Life after D-notices: Australia can learn from Britain’s updated system

For decades, Britain and Australia had much the same process for regulating media handling of defence secrets. It was the D-notice system, under which media would be asked not to publish.

The two countries diverged when, around 1982, Australia’s much-maligned D-notice system fell into disuse. Britain kept but progressively overhauled its framework, eventually creating the Defence and Security Media Advisory (DSMA) system in 2015.

Something like Britain’s DSMA system could have significant benefits for Australian government and media and has been recommended by, for instance, the Independent National Security Legislation Monitor. Although the present monitor, Jake Blight, assesses that Australian government and media don’t trust each other enough to make it work.

A successful Australian system would require deliberate steps to build the trust which underpins the British system. But this could be achievable through: careful appointments, a media-led approach (including a media-majority committee), a clear separation from national security laws, and ongoing engagement between the press and national security agencies.

A healthy tension between government and the media is fundamental to democracy, ensuring transparency while holding power to account. In national security, however, this balance is particularly delicate—too much disclosure can compromise capabilities and lives, while excessive secrecy risks unchecked power, eroding public trust and democratic oversight. Balance is essential to safeguard national security and maintain confidence in the institutions that protect it.

A structured space for dialogue between government and media could help balance openness and security by allowing the government to convey national security concerns and ensuring the media’s editorial independence.

Today in Britain, the DSMA Committee oversees a voluntary system centred on five standing DSMA-notices covering military operations, weapons systems, military and intelligence techniques, physical property and assets, and personnel (and their families) who work in sensitive positions.

Each notice sets out why inadvertent disclosure of certain information should be prevented and requests that editors and journalists seek advice from the DSMA secretary before publicly disclosing related material. The DSMA Committee meets twice a year (and other times as necessary) to consider these notices, the system as a whole and requests for advice.

The DSMA Secretariat comprises Secretary Brigadier (Retired) Geoffrey Dodds, assisted by Deputy Secretaries Captain (Retired) Jon Perkins and Lieutenant Commander (Retired) Stephen Dudley. The wider committee includes senior officials from the Home Office, Ministry of Defence, Foreign Office and Cabinet Office on the government side.

Balancing this, 20 senior media representatives—including chief editors from major print and digital outlets—ensure broad industry engagement and representation. The committee operates at the intersection of national security and press freedom: it is chaired by the Ministry of Defence’s director general of security policy, supported by ITN’s head of compliance as vice-chair.

In contrast to the now defunct D-notice approach, the DSMA system is widely regarded in a positive light by, remarkably, both media and government actors.
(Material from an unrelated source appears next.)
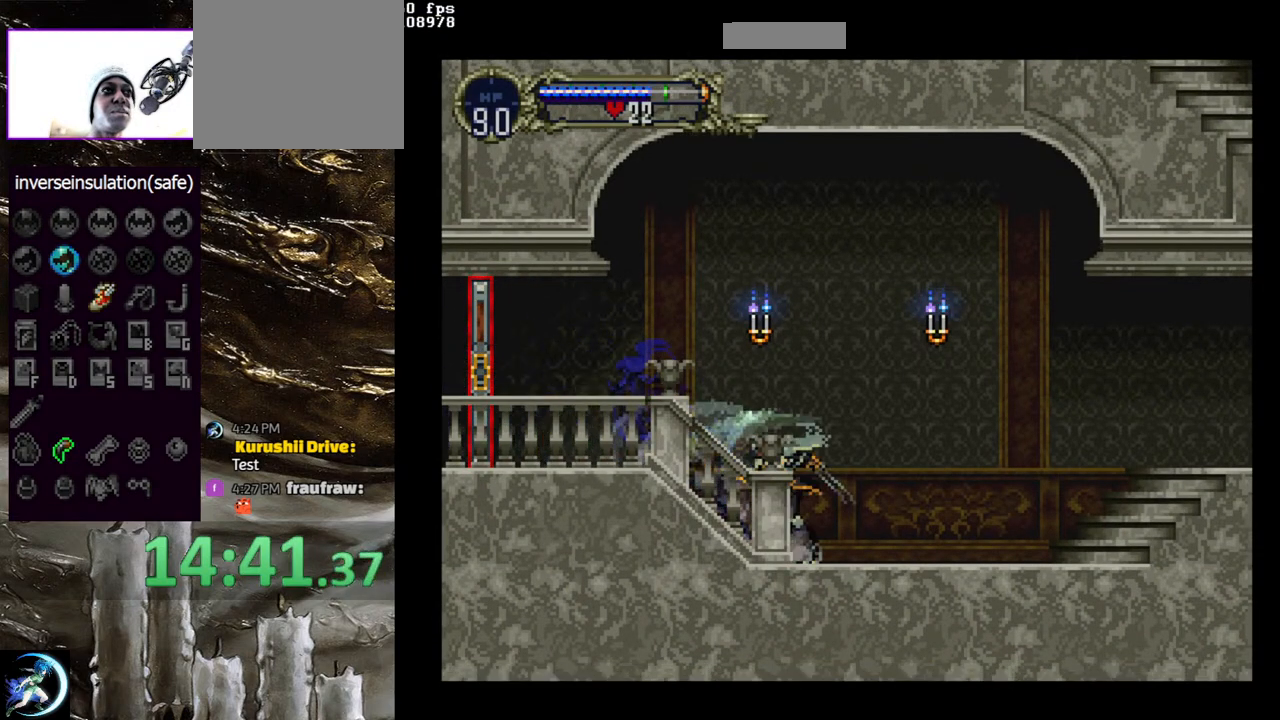
{"buttons": ["CIRCLE", "TRIANGLE"], "left_stick": "center", "right_stick": "center", "events": [[17, "CIRCLE", "up"], [100, "CIRCLE", "down"], [100, "TRIANGLE", "down"], [200, "TRIANGLE", "up"], [233, "CIRCLE", "up"], [283, "CIRCLE", "down"], [300, "TRIANGLE", "down"], [367, "TRIANGLE", "up"], [383, "CIRCLE", "up"], [450, "CIRCLE", "down"], [483, "TRIANGLE", "down"]]}
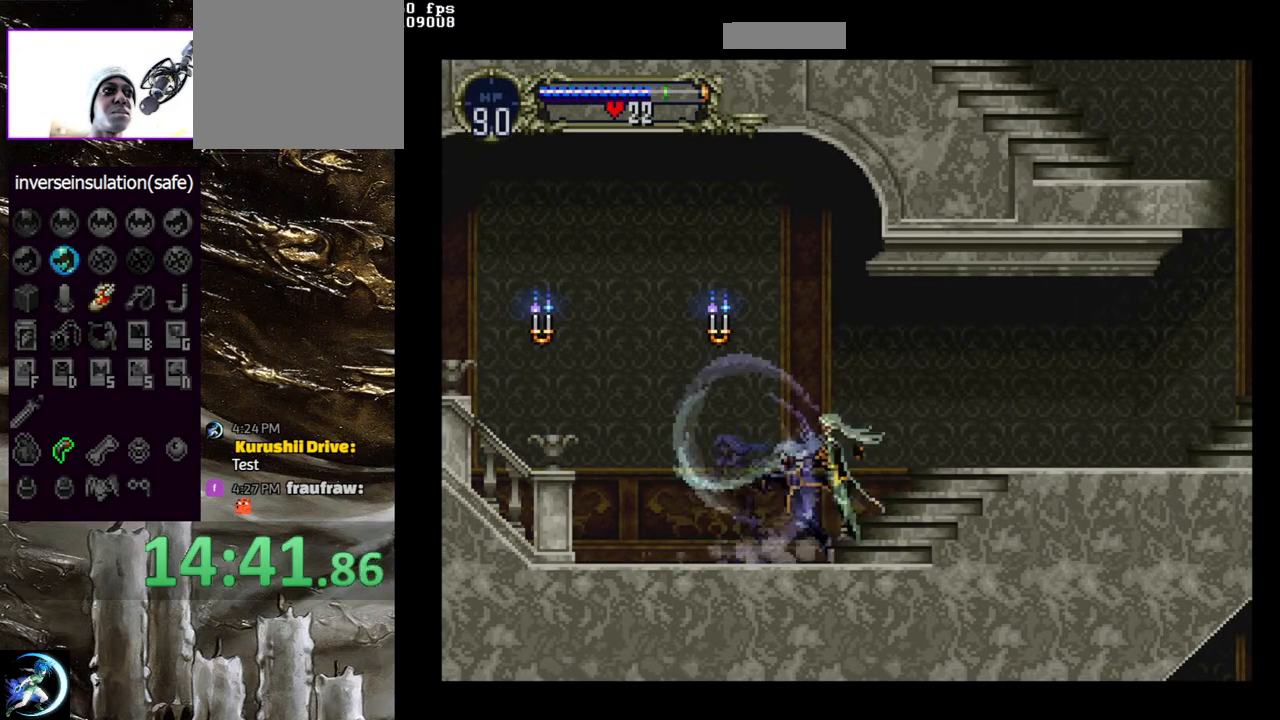
{"buttons": ["CIRCLE"], "left_stick": "center", "right_stick": "center", "events": [[33, "TRIANGLE", "up"], [83, "CIRCLE", "up"], [117, "CIRCLE", "down"], [167, "TRIANGLE", "down"], [217, "TRIANGLE", "up"], [267, "CIRCLE", "up"], [333, "CIRCLE", "down"], [333, "TRIANGLE", "down"], [417, "TRIANGLE", "up"], [467, "CIRCLE", "up"], [483, "CIRCLE", "down"]]}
It holds significant promise for Australia, which could learn four key lessons from Britain.

First, the secretary must have full security access and extensive experience and must earn the trust and backing of media representatives. This is an important but challenging requirement. The appointment of trusted individuals shifts the focus away from the unrealistic goal of full institutional trust and instead ensures credibility through the reputation and independence of key personnel.

Second, the committee must be media-led. It consists of a strong majority of respected industry professionals who uphold press freedom, public interest and expertise in media practices.

Third, the DSMA system must remain advisory. It operates within the editorial sphere to balance national security and public access to information, free from legal enforcement or censorship. Clear separation between the system and national security laws prevents legal entanglements and ensures the process remains advisory rather than regulatory, let alone investigative or prosecutorial.

Finally, the system must be genuinely voluntary. An editor or journalist can choose to ignore DSMA advice. Trust will develop in practice rather than existing as a prerequisite through education and ongoing engagement between media and security officials.

Altogether, the idea of ‘slapping a D-notice’ on something as a form of censorship does not apply. The committee’s media-led nature means the secretariat draws insights from leading editors and media players in formulating its advice, which carries the weight of those actors as well as the secretariat itself.

Ultimately, the DSMA system’s relative success lies in trust, respect and shared interests. At their core, media and government serve the public interest. Neither is interested in unethical (or even sloppy) journalism. Both pursue the well-being and security of the nation and its people.

What can emerge from the DSMA system are negotiated outcomes in which crucial parts of a story can be told (from a journalist’s perspective) without disclosing truly problematic information (from a security standpoint). That discussion must be had from a position of mutual trust and respect.

This article has been corrected to say that the Australian D-notice system fell into disuse around 1982 and to correctly state the title ‘Independent National Security Legislation Monitor’.